## WHAT TO WORK ON
Check every line of the material for the word "size". Copy those that have it.

## TASK INPUTS
··········
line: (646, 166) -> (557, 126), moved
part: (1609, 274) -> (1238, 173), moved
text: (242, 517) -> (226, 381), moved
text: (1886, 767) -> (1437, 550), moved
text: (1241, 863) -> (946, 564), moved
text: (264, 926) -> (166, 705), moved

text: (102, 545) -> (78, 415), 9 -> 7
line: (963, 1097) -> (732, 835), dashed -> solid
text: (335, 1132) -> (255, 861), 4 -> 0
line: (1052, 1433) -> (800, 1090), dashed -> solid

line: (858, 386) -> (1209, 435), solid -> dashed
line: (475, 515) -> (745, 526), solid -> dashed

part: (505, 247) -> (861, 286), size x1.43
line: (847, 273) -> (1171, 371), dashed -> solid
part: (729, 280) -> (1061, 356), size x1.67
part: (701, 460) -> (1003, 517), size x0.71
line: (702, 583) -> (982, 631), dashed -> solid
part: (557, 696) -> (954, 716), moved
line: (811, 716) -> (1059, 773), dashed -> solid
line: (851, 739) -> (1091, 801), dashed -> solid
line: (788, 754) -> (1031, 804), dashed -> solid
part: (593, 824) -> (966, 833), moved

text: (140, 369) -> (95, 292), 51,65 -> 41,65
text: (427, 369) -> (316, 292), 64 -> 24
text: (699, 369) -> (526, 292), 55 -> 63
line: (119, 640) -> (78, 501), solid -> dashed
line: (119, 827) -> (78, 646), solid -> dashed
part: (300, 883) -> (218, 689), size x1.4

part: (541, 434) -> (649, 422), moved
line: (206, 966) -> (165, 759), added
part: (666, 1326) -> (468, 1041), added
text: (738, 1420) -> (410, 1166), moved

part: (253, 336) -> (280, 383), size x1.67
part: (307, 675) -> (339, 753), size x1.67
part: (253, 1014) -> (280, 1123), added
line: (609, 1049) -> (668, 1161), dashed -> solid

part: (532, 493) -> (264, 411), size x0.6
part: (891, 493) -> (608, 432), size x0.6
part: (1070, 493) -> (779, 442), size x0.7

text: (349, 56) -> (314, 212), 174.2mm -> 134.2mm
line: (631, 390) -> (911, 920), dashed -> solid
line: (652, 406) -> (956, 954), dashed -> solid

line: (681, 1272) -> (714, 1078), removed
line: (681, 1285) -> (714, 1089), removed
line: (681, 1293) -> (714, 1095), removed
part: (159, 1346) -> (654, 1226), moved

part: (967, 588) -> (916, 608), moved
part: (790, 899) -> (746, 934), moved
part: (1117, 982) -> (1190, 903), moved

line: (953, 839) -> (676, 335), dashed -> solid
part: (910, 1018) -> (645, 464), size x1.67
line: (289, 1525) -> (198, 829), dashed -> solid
··········
## SOLUTION
part: (505, 247) -> (861, 286), size x1.43
part: (729, 280) -> (1061, 356), size x1.67
part: (701, 460) -> (1003, 517), size x0.71
part: (300, 883) -> (218, 689), size x1.4
part: (253, 336) -> (280, 383), size x1.67
part: (307, 675) -> (339, 753), size x1.67
part: (532, 493) -> (264, 411), size x0.6
part: (891, 493) -> (608, 432), size x0.6
part: (1070, 493) -> (779, 442), size x0.7
part: (910, 1018) -> (645, 464), size x1.67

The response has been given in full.